■ **Extracted material**
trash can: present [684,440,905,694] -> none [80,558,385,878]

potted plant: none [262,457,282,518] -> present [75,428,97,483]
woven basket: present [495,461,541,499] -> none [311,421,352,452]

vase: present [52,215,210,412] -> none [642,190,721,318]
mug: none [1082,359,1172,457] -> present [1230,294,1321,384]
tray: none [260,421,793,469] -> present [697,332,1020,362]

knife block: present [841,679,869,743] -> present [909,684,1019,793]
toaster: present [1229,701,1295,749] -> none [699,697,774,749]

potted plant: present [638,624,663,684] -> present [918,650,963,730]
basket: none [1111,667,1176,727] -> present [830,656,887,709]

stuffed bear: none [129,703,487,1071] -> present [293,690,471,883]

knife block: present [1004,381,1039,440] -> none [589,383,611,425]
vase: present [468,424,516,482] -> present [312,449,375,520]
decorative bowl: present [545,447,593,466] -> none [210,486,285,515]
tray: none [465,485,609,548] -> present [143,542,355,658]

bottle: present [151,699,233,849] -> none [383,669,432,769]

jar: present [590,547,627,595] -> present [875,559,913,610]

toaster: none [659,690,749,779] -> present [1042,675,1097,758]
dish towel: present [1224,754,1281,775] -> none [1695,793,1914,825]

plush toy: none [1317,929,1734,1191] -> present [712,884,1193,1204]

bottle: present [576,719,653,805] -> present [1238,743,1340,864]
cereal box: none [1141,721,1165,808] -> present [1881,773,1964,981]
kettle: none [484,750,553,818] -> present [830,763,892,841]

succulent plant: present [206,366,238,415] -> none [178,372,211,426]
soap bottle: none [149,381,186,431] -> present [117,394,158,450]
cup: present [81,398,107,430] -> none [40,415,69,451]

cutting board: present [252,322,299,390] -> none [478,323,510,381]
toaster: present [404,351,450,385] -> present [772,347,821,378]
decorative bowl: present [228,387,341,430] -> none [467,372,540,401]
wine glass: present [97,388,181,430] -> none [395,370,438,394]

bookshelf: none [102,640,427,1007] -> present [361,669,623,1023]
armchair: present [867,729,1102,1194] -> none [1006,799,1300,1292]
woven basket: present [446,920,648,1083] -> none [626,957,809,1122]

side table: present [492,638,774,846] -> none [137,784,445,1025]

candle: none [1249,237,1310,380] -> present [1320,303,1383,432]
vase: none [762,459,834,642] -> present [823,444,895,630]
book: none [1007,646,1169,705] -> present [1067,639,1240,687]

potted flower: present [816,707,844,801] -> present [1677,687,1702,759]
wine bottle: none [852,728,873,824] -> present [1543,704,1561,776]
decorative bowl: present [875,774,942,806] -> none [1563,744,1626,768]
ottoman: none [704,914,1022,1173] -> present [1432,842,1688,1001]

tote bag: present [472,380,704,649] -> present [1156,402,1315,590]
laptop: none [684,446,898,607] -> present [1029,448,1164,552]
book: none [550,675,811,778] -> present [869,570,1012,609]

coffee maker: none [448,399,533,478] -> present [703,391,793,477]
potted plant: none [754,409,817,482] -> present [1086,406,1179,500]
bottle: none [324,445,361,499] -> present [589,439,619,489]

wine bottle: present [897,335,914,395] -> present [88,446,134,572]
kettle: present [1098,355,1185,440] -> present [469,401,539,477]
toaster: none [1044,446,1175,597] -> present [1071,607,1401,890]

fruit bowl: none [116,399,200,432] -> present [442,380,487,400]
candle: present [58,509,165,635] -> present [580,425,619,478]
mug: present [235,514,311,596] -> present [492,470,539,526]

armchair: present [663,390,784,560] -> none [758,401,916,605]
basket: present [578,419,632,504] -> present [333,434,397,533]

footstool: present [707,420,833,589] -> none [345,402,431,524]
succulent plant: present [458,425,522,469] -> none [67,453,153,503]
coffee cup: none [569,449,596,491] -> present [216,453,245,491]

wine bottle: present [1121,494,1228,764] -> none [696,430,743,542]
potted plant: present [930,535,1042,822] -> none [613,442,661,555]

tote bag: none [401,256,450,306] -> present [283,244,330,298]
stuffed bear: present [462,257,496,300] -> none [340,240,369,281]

■ **About this exercise**
For the word "bear", count the lines of the listing above that hold it; the number alone is the answer.

■ **Reply to the exercise**
2